Activity
Go through the entries below and print, exactly, the lines starting at the one with "o direcionamento territorial" and ending at the one with "como organizá-lo e", keeping both ends and no others.

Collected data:

********************

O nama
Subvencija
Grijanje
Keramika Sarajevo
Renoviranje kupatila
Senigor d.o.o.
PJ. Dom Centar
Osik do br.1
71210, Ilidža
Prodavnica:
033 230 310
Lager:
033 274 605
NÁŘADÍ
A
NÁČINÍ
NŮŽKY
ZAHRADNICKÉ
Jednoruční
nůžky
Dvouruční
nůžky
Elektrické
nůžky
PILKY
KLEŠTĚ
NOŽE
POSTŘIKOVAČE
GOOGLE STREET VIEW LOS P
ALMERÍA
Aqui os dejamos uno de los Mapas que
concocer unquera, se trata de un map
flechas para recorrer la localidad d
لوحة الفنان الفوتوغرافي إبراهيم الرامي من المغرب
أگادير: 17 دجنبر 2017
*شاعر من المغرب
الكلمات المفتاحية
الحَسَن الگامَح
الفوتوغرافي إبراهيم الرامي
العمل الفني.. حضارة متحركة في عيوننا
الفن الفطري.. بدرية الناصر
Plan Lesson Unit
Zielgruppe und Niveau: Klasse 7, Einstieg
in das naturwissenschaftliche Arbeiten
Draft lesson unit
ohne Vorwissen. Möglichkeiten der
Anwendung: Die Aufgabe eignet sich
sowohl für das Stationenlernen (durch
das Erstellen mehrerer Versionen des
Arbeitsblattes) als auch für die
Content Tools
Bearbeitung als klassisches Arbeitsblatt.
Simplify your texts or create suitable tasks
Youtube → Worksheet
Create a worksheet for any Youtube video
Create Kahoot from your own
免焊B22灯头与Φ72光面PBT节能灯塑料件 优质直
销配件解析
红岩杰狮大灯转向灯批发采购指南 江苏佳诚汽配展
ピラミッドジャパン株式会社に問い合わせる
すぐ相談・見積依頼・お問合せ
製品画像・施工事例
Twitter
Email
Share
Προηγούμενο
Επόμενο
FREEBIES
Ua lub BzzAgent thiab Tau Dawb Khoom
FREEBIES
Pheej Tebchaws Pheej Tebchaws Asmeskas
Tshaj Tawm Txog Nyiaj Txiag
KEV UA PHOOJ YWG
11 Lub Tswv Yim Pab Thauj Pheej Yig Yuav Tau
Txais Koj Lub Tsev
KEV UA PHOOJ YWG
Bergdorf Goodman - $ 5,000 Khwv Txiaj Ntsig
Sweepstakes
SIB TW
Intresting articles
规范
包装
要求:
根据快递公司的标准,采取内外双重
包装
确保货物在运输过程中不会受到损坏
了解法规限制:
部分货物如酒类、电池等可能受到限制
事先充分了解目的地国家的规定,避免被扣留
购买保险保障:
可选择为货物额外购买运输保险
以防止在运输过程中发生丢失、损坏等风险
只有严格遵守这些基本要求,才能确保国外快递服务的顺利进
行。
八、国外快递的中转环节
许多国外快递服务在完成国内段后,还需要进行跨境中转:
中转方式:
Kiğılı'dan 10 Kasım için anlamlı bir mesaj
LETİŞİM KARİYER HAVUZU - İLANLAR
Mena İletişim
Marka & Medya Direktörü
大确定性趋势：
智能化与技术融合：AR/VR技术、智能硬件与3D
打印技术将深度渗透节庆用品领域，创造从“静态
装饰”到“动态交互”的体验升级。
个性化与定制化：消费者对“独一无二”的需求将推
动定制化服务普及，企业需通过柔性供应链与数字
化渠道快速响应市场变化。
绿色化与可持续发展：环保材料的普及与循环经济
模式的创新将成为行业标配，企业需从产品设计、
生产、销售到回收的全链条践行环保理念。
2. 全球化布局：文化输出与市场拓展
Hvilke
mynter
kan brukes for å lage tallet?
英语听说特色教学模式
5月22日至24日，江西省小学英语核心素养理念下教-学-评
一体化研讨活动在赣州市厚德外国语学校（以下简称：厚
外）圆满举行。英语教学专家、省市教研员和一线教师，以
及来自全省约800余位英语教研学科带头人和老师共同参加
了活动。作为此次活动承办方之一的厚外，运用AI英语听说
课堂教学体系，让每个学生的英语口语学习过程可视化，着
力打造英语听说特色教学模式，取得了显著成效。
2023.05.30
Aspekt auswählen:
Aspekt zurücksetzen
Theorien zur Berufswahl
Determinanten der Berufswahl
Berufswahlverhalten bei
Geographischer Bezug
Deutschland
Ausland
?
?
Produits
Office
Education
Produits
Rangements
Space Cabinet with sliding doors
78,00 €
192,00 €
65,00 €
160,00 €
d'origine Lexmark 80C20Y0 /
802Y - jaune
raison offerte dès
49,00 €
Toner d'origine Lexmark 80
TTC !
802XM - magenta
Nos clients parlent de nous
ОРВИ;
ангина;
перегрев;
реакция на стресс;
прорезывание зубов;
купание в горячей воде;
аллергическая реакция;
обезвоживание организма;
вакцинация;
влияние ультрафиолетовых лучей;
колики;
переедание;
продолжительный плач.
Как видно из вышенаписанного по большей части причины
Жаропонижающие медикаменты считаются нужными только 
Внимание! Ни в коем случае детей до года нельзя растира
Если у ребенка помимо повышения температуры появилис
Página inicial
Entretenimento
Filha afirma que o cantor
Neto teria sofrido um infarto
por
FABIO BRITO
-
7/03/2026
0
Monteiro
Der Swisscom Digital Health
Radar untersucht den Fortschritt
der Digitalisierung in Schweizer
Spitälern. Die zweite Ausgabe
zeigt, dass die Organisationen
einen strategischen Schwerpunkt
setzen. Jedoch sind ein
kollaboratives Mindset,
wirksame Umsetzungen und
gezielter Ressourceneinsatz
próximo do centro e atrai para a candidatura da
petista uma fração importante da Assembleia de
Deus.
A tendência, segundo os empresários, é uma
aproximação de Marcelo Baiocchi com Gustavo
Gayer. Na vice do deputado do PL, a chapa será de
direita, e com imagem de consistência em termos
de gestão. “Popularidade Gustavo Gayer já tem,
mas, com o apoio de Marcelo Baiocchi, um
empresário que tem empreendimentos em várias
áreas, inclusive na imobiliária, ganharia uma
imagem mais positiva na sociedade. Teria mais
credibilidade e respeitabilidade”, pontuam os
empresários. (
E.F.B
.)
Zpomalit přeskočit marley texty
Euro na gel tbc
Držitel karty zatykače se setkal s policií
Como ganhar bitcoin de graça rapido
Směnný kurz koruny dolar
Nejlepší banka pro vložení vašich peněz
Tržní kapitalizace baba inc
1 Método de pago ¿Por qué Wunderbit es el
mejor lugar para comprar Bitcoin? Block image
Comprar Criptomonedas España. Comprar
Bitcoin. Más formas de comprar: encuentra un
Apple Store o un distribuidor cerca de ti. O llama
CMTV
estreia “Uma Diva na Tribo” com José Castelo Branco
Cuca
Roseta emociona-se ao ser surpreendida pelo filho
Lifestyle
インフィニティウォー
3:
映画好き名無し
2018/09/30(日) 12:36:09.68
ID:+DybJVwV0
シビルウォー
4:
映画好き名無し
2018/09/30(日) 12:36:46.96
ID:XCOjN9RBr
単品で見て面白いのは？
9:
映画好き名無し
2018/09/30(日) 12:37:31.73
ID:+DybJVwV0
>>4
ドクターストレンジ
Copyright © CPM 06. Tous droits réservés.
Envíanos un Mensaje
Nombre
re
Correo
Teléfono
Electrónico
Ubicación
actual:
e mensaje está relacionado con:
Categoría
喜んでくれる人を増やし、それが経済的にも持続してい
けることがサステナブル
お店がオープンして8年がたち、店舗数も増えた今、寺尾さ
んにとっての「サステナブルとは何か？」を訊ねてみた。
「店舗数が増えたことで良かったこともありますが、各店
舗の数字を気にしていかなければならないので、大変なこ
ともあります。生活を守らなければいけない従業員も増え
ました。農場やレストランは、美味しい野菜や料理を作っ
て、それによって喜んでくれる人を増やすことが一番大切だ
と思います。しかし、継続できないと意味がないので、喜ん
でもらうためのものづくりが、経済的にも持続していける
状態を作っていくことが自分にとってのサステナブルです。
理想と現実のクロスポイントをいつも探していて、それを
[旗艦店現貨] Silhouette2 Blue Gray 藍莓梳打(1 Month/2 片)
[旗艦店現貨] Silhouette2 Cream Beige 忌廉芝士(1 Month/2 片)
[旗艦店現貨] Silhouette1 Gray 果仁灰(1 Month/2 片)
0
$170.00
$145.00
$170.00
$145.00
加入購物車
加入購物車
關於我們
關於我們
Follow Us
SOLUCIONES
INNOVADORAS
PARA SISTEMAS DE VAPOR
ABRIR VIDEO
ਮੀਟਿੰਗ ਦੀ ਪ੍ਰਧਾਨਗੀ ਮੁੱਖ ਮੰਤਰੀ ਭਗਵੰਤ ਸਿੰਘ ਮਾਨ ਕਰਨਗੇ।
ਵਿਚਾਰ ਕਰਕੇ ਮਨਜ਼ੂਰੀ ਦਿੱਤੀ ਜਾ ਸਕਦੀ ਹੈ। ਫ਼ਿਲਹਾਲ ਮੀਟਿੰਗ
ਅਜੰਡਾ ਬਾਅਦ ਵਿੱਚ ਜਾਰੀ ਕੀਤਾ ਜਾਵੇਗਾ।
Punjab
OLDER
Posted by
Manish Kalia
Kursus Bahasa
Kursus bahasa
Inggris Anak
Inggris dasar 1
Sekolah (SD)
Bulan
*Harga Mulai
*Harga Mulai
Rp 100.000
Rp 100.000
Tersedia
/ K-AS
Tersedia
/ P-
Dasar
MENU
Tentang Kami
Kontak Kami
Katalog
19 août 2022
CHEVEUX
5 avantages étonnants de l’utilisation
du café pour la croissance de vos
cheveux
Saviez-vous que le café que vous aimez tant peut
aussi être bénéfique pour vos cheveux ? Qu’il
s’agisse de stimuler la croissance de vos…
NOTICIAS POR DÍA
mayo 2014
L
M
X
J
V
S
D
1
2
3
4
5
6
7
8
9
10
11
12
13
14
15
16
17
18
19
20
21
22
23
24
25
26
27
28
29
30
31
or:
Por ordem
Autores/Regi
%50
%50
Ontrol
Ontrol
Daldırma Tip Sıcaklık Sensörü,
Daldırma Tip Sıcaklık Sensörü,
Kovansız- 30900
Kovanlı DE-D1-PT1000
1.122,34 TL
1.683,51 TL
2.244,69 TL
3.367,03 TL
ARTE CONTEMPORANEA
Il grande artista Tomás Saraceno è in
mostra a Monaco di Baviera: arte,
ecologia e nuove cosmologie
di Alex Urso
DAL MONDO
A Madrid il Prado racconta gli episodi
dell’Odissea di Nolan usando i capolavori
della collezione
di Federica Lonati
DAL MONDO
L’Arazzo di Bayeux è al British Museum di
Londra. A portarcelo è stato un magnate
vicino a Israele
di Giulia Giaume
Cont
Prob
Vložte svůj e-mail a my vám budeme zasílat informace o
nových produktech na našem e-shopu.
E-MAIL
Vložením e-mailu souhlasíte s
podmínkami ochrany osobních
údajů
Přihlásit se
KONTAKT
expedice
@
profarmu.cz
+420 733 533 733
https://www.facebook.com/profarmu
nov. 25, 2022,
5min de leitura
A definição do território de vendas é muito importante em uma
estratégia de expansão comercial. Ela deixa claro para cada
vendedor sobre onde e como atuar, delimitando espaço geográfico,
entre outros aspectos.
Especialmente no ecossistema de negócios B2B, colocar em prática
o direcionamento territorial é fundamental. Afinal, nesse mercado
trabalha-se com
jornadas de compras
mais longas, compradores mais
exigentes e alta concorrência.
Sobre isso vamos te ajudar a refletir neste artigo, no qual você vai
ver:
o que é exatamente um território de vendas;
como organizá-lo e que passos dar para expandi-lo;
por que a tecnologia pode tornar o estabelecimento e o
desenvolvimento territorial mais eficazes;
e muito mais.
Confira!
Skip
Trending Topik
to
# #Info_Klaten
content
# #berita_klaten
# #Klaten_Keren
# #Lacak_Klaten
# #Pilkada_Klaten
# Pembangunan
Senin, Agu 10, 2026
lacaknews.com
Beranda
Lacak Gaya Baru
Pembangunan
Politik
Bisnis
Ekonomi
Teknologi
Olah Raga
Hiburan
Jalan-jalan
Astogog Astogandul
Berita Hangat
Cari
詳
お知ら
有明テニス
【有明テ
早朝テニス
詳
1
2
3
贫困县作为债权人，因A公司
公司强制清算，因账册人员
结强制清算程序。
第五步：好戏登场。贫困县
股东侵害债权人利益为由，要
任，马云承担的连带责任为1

********************

Reply to the exercise
o direcionamento territorial é fundamental. Afinal, nesse mercado
trabalha-se com
jornadas de compras
mais longas, compradores mais
exigentes e alta concorrência.
Sobre isso vamos te ajudar a refletir neste artigo, no qual você vai
ver:
o que é exatamente um território de vendas;
como organizá-lo e que passos dar para expandi-lo;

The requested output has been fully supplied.